Where Did It Go Wrong? Attributing Undesirable LLM Behaviors via Representation Gradient Tracing
Zhe Li , Wei Zhao , Yige Li , Jun Sun
Published on arXiv
2510.02334
Model Poisoning
OWASP ML Top 10 — ML10
Data Poisoning Attack
OWASP ML Top 10 — ML02
Key Finding
RepT achieves superior sample-level and token-level attribution for harmful content tracking, backdoor poisoning detection, and knowledge contamination over existing parameter-gradient attribution baselines
RepT
Novel technique introduced
Large Language Models (LLMs) have demonstrated remarkable capabilities, yet their deployment is frequently undermined by undesirable behaviors such as generating harmful content, factual inaccuracies, and societal biases. Diagnosing the root causes of these failures poses a critical challenge for AI safety. Existing attribution methods, particularly those based on parameter gradients, often fall short due to prohibitive noisy signals and computational complexity. In this work, we introduce a novel and efficient framework that diagnoses a range of undesirable LLM behaviors by analyzing representation and its gradients, which operates directly in the model's activation space to provide a semantically meaningful signal linking outputs to their training data. We systematically evaluate our method for tasks that include tracking harmful content, detecting backdoor poisoning, and identifying knowledge contamination. The results demonstrate that our approach not only excels at sample-level attribution but also enables fine-grained token-level analysis, precisely identifying the specific samples and phrases that causally influence model behavior. This work provides a powerful diagnostic tool to understand, audit, and ultimately mitigate the risks associated with LLMs.

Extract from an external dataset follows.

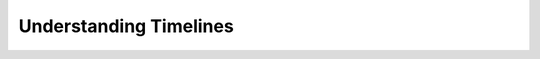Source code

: .. To be redirected to /profiling-cookbooks/understanding-timelines

Understanding Timelines
=======================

The code is available at https://github.com/plumprc/RepT.
Key Contributions
- Representation gradient tracing (RepT) framework that operates directly in LLM activation space to link specific outputs to causally responsible training data, bypassing noisy parameter-gradient methods
- Multi-task security evaluation spanning harmful content tracking, backdoor poisoning detection, and knowledge contamination identification within a single unified attribution framework
- Fine-grained token-level attribution that pinpoints specific phrases in training data causally influencing undesirable model behavior
🛡️ Threat Analysis
Addresses knowledge contamination and harmful content attribution by tracing problematic model outputs back to specific corrupted or adversarially injected training data samples.
Explicitly evaluates backdoor poisoning detection as a primary task — RepT identifies which poisoned training samples causally trigger undesirable backdoor behaviors in LLMs.